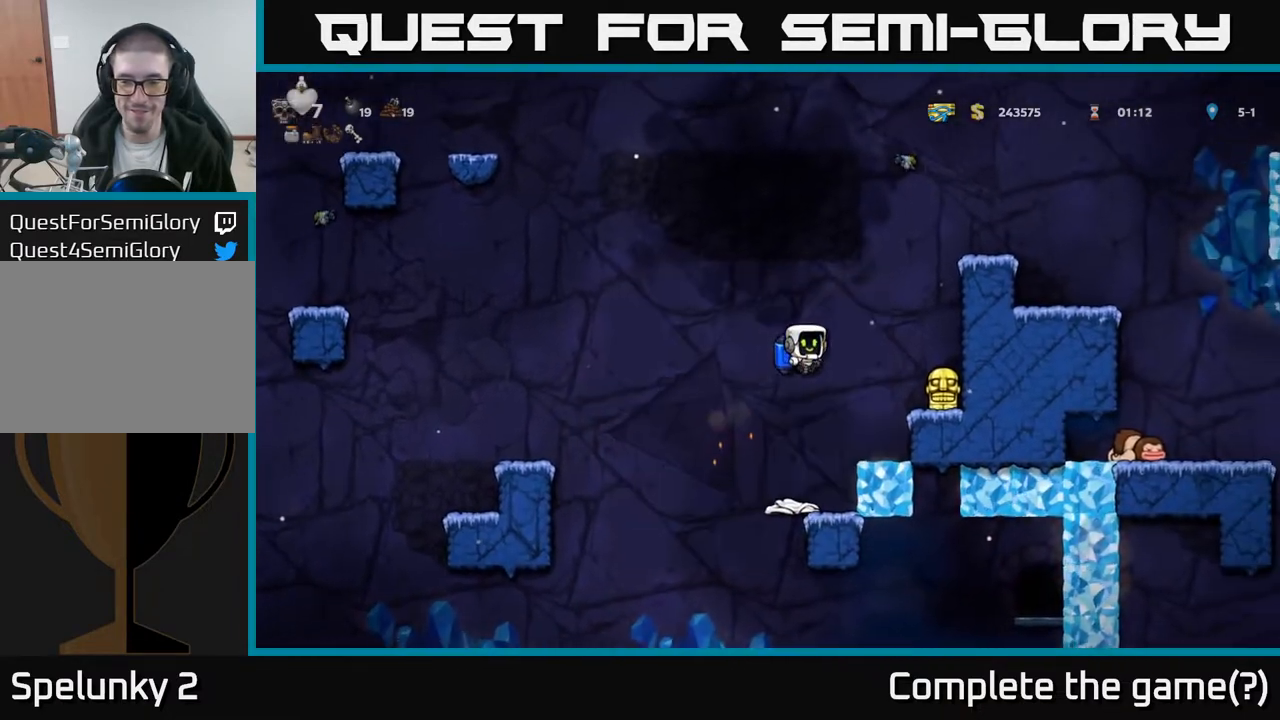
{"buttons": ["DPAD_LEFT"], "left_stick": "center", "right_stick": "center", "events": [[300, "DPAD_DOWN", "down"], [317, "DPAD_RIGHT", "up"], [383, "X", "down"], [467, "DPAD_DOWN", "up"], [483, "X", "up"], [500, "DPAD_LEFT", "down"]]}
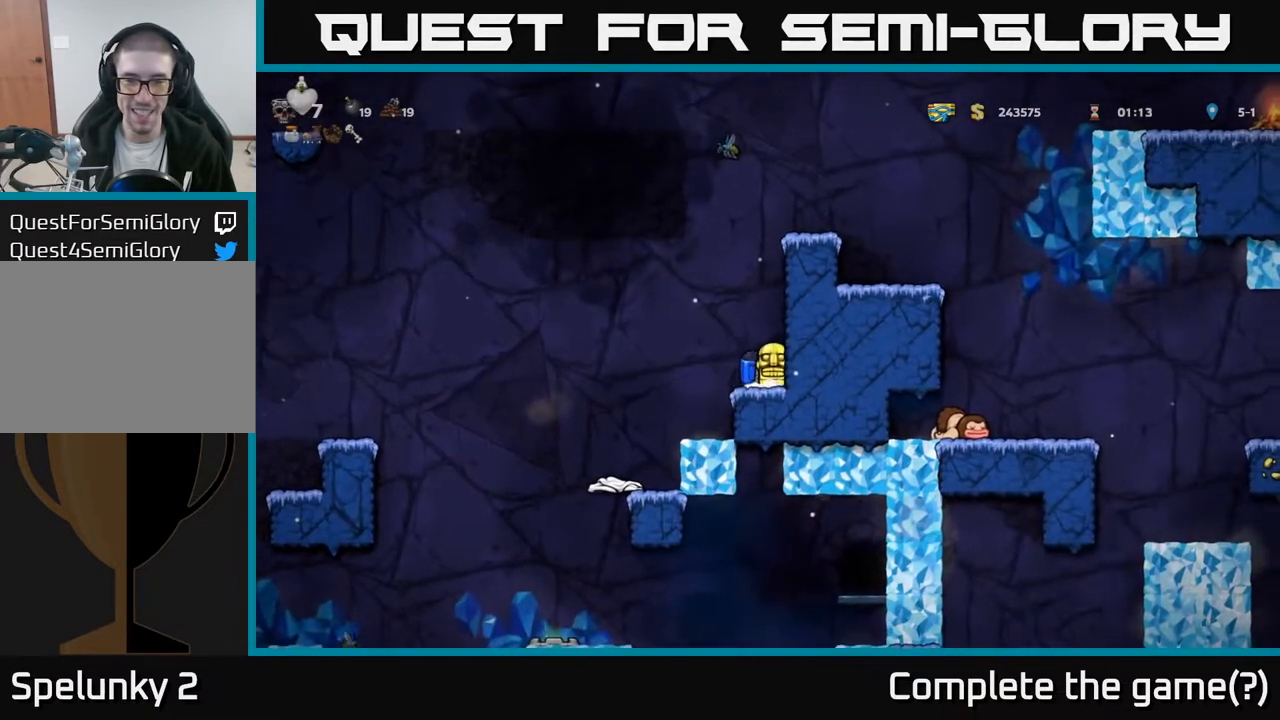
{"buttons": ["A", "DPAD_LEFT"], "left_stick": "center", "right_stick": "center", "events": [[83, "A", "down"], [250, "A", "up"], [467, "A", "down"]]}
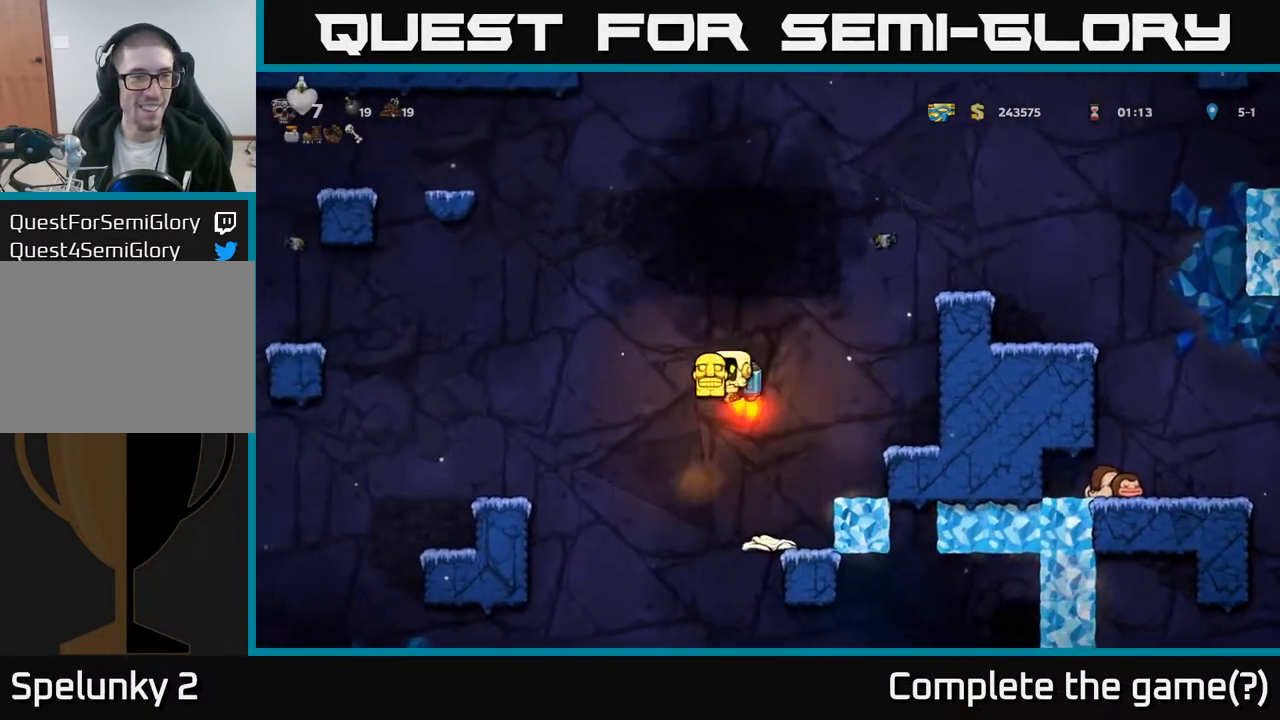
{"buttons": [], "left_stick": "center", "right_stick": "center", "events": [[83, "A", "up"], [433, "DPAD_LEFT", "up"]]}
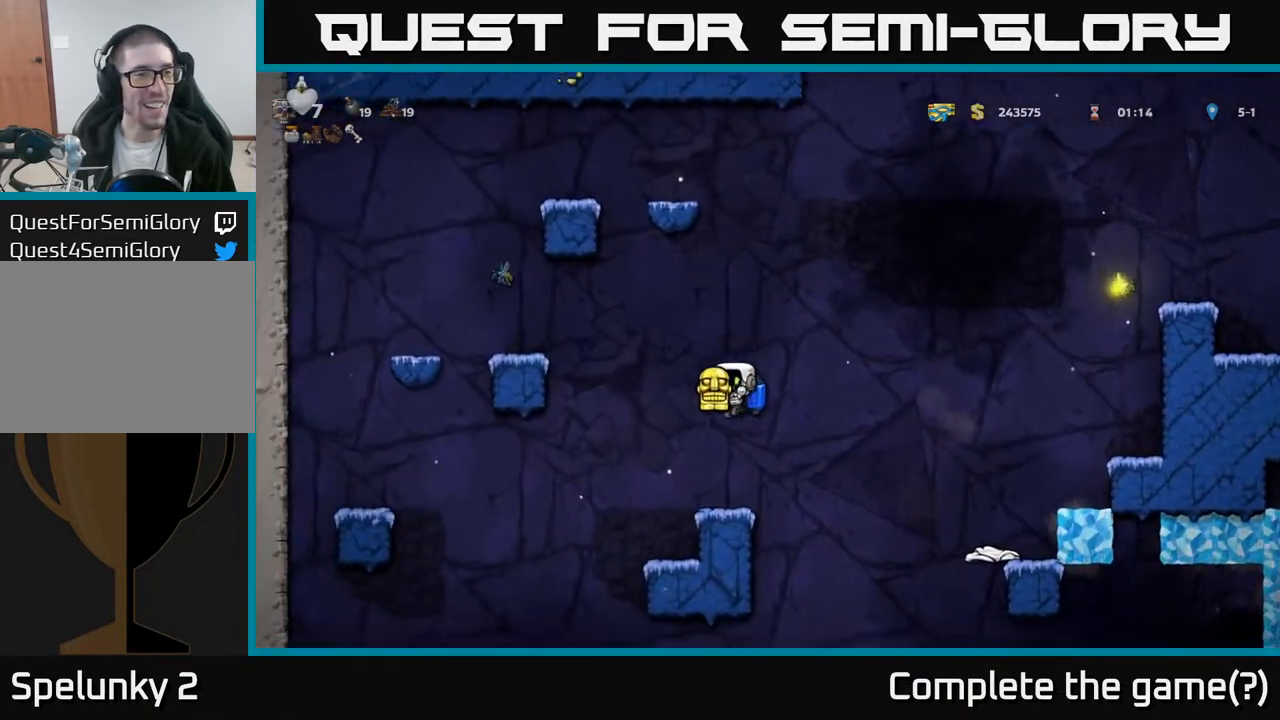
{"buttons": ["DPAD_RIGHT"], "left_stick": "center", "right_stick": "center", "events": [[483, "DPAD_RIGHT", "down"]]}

- Directions for this task -
Using the data above, report the number of lines that contain the string "down", and only that number.

- Task result -
3